▸ **Required work**:
Continue the news excerpt on the American troop drawdown in Afghanistan, starting right after its last sentence.

___ Selected text ___

Roughly 66,000 American troops remain in Afghanistan, with half of those forces scheduled to withdraw from the country this spring.

The final 32,000 American forces remaining in the country will start coming home following the country's presidential election in April 2014 — officially ending America's combat role.

A force ranging between 8,000-12,000 troops has been suggested to remain in a non-combat role after 2014. 

The Obama administration, however, has yet to publicly announce a postwar troop number despite increasing calls from the Pentagon and Capitol Hill to issue a final force projection. 

Retired Gen. John Allen, one of the president’s former commanders, said it’s high time for an announcement.

“What is missing right now are the specifics,” Allen said during a speech in Washington earlier this month.

“Giving [the Afghans] the clarity of what that enduring presence looks like will give them the confidence that they need," he added. 

Gen. Joseph Dunford, who succeeded Allen as the top U.S. Afghan commander, has backed a troop level of 13,600 under a plan drafted by former Central Command chief Gen. James Mattis. 

That American presence would be backed up by a 6,000- to 7,000-troop NATO force, according to the Mattis plan. 

Congressional Republicans, who are also pushing for a troop figure from Obama, claim Dunford and others are being pressured by the White House to accept a smaller U.S. troop presence in the country.

___ Information shown ___

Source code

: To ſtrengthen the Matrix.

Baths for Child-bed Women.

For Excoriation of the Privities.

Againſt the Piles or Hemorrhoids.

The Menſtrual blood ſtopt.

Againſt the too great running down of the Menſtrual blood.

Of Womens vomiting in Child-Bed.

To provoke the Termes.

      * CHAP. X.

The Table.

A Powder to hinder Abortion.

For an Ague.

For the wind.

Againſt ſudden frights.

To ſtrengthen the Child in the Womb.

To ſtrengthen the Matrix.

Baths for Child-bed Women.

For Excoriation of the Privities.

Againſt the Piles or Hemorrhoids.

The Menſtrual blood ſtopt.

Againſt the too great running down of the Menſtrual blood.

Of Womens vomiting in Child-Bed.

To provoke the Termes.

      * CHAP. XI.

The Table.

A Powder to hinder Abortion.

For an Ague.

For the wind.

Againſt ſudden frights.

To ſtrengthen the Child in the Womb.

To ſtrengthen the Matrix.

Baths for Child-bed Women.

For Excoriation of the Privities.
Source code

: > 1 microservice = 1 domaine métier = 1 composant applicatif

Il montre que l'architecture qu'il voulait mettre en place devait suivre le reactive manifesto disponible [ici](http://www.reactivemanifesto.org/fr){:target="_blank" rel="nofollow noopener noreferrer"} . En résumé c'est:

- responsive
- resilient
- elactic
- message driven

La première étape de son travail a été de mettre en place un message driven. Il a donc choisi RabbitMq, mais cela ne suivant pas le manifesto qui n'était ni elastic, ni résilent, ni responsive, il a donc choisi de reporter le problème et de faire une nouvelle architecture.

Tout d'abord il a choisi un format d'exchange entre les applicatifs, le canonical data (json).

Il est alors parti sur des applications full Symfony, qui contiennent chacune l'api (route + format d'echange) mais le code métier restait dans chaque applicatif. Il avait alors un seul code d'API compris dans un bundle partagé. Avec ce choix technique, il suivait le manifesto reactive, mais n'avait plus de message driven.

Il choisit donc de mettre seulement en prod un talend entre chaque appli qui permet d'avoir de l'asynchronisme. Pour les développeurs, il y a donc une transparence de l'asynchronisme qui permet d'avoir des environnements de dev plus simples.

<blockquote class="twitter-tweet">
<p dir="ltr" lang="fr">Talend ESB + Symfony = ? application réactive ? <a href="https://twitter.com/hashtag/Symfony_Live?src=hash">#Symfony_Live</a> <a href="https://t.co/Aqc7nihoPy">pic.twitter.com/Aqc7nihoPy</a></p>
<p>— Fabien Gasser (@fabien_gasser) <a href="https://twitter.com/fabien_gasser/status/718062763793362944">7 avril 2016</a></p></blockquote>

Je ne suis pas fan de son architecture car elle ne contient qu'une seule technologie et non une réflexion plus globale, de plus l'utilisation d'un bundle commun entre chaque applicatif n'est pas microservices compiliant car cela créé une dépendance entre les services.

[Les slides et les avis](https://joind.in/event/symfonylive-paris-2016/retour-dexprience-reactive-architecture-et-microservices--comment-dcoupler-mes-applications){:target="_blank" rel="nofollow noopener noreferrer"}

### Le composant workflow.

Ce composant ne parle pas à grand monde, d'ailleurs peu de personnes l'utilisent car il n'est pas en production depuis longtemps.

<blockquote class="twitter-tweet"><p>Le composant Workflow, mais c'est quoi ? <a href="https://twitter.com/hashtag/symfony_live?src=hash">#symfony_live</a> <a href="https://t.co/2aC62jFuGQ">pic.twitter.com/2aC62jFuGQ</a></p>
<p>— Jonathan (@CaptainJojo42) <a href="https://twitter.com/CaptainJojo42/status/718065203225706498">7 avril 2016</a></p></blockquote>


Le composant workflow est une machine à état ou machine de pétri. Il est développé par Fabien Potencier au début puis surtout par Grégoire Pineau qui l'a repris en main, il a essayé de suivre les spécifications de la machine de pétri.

___

▸ **Exercise response**:
While the White House has remained mum on what the total U.S. force will be in Afghanistan after 2014, top military leaders have already begun coordinating that postwar plan with NATO. 

The United States, Germany and Italy committed to serve as “lead nations” for the training mission, Hagel said Wednesday after the conclusion of a NATO meeting in Brussels.

The U.S. military will be the largest contributor, taking the lead in the more volatile eastern and southern regions. Germany and Italy will serve as lead nations in the west and north.

NATO Secretary General Anders Fogh Rasmussen said that the new mission will be primarily focused on training and will be significantly smaller than the force currently in Afghanistan.

“We're transitioning, not leaving,” Hagel added during the Wednesday press conference.